Task goal
Transcribe all of the records precisely as they are presented.

━━━ Provided records ━━━

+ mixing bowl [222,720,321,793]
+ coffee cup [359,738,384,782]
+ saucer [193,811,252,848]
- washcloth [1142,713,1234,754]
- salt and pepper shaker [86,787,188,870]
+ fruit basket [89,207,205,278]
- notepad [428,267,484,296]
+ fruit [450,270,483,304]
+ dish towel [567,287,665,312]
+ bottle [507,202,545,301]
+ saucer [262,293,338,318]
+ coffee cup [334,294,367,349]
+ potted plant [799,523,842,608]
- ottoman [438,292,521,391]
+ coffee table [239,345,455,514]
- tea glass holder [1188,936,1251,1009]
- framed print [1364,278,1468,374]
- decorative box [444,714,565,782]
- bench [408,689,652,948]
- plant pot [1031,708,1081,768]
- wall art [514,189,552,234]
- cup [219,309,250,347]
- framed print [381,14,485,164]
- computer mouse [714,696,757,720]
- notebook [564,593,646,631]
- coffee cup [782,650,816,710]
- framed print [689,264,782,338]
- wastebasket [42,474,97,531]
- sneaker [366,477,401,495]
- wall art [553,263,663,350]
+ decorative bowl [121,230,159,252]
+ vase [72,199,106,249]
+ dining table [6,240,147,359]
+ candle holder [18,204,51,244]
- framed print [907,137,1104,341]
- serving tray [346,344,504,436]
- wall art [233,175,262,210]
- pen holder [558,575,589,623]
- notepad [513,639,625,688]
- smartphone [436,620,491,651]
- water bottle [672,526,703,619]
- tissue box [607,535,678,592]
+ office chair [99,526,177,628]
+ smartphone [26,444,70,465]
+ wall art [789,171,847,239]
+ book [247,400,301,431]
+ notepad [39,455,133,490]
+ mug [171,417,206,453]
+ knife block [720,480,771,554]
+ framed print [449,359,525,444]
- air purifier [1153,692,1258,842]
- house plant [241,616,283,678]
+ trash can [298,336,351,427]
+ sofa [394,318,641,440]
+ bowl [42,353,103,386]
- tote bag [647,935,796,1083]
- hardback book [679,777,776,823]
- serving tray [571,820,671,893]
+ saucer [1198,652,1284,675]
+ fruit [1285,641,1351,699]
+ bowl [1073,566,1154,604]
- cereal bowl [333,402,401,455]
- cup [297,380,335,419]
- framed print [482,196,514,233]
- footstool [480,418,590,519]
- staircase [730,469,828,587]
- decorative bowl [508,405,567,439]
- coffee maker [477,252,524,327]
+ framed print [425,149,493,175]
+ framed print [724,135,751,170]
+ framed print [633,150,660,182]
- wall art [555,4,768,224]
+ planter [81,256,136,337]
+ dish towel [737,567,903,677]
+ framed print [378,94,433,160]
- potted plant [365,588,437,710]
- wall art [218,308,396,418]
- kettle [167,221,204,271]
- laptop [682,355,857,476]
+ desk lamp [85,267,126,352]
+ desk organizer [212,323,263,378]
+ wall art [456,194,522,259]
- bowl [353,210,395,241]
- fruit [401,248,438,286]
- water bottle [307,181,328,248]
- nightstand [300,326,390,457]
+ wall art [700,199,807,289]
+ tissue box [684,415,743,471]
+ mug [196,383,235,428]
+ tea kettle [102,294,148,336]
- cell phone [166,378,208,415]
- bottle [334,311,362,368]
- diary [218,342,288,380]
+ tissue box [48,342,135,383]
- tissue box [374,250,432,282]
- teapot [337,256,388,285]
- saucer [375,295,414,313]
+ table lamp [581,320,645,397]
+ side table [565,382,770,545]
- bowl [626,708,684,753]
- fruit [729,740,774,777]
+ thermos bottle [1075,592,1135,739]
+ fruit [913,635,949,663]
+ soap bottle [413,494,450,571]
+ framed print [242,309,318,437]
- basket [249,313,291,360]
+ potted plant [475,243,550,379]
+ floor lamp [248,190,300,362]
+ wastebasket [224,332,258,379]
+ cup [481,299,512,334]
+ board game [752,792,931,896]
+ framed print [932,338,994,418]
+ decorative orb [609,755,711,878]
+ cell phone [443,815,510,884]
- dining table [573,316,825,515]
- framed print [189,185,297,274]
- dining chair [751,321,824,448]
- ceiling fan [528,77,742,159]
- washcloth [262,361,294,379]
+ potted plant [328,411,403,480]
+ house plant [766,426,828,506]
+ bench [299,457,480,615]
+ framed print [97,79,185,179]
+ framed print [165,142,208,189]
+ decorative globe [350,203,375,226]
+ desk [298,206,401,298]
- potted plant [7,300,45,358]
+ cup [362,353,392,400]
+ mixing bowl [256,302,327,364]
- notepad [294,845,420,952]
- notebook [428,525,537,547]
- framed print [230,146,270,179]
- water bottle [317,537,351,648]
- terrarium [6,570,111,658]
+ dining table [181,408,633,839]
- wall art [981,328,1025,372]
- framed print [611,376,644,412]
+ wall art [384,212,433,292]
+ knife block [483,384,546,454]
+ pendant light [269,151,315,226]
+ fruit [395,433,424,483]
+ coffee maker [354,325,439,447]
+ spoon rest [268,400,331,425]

━━━

Result of the task
+ mixing bowl [222,720,321,793]
+ coffee cup [359,738,384,782]
+ saucer [193,811,252,848]
- washcloth [1142,713,1234,754]
- salt and pepper shaker [86,787,188,870]
+ fruit basket [89,207,205,278]
- notepad [428,267,484,296]
+ fruit [450,270,483,304]
+ dish towel [567,287,665,312]
+ bottle [507,202,545,301]
+ saucer [262,293,338,318]
+ coffee cup [334,294,367,349]
+ potted plant [799,523,842,608]
- ottoman [438,292,521,391]
+ coffee table [239,345,455,514]
- tea glass holder [1188,936,1251,1009]
- framed print [1364,278,1468,374]
- decorative box [444,714,565,782]
- bench [408,689,652,948]
- plant pot [1031,708,1081,768]
- wall art [514,189,552,234]
- cup [219,309,250,347]
- framed print [381,14,485,164]
- computer mouse [714,696,757,720]
- notebook [564,593,646,631]
- coffee cup [782,650,816,710]
- framed print [689,264,782,338]
- wastebasket [42,474,97,531]
- sneaker [366,477,401,495]
- wall art [553,263,663,350]
+ decorative bowl [121,230,159,252]
+ vase [72,199,106,249]
+ dining table [6,240,147,359]
+ candle holder [18,204,51,244]
- framed print [907,137,1104,341]
- serving tray [346,344,504,436]
- wall art [233,175,262,210]
- pen holder [558,575,589,623]
- notepad [513,639,625,688]
- smartphone [436,620,491,651]
- water bottle [672,526,703,619]
- tissue box [607,535,678,592]
+ office chair [99,526,177,628]
+ smartphone [26,444,70,465]
+ wall art [789,171,847,239]
+ book [247,400,301,431]
+ notepad [39,455,133,490]
+ mug [171,417,206,453]
+ knife block [720,480,771,554]
+ framed print [449,359,525,444]
- air purifier [1153,692,1258,842]
- house plant [241,616,283,678]
+ trash can [298,336,351,427]
+ sofa [394,318,641,440]
+ bowl [42,353,103,386]
- tote bag [647,935,796,1083]
- hardback book [679,777,776,823]
- serving tray [571,820,671,893]
+ saucer [1198,652,1284,675]
+ fruit [1285,641,1351,699]
+ bowl [1073,566,1154,604]
- cereal bowl [333,402,401,455]
- cup [297,380,335,419]
- framed print [482,196,514,233]
- footstool [480,418,590,519]
- staircase [730,469,828,587]
- decorative bowl [508,405,567,439]
- coffee maker [477,252,524,327]
+ framed print [425,149,493,175]
+ framed print [724,135,751,170]
+ framed print [633,150,660,182]
- wall art [555,4,768,224]
+ planter [81,256,136,337]
+ dish towel [737,567,903,677]
+ framed print [378,94,433,160]
- potted plant [365,588,437,710]
- wall art [218,308,396,418]
- kettle [167,221,204,271]
- laptop [682,355,857,476]
+ desk lamp [85,267,126,352]
+ desk organizer [212,323,263,378]
+ wall art [456,194,522,259]
- bowl [353,210,395,241]
- fruit [401,248,438,286]
- water bottle [307,181,328,248]
- nightstand [300,326,390,457]
+ wall art [700,199,807,289]
+ tissue box [684,415,743,471]
+ mug [196,383,235,428]
+ tea kettle [102,294,148,336]
- cell phone [166,378,208,415]
- bottle [334,311,362,368]
- diary [218,342,288,380]
+ tissue box [48,342,135,383]
- tissue box [374,250,432,282]
- teapot [337,256,388,285]
- saucer [375,295,414,313]
+ table lamp [581,320,645,397]
+ side table [565,382,770,545]
- bowl [626,708,684,753]
- fruit [729,740,774,777]
+ thermos bottle [1075,592,1135,739]
+ fruit [913,635,949,663]
+ soap bottle [413,494,450,571]
+ framed print [242,309,318,437]
- basket [249,313,291,360]
+ potted plant [475,243,550,379]
+ floor lamp [248,190,300,362]
+ wastebasket [224,332,258,379]
+ cup [481,299,512,334]
+ board game [752,792,931,896]
+ framed print [932,338,994,418]
+ decorative orb [609,755,711,878]
+ cell phone [443,815,510,884]
- dining table [573,316,825,515]
- framed print [189,185,297,274]
- dining chair [751,321,824,448]
- ceiling fan [528,77,742,159]
- washcloth [262,361,294,379]
+ potted plant [328,411,403,480]
+ house plant [766,426,828,506]
+ bench [299,457,480,615]
+ framed print [97,79,185,179]
+ framed print [165,142,208,189]
+ decorative globe [350,203,375,226]
+ desk [298,206,401,298]
- potted plant [7,300,45,358]
+ cup [362,353,392,400]
+ mixing bowl [256,302,327,364]
- notepad [294,845,420,952]
- notebook [428,525,537,547]
- framed print [230,146,270,179]
- water bottle [317,537,351,648]
- terrarium [6,570,111,658]
+ dining table [181,408,633,839]
- wall art [981,328,1025,372]
- framed print [611,376,644,412]
+ wall art [384,212,433,292]
+ knife block [483,384,546,454]
+ pendant light [269,151,315,226]
+ fruit [395,433,424,483]
+ coffee maker [354,325,439,447]
+ spoon rest [268,400,331,425]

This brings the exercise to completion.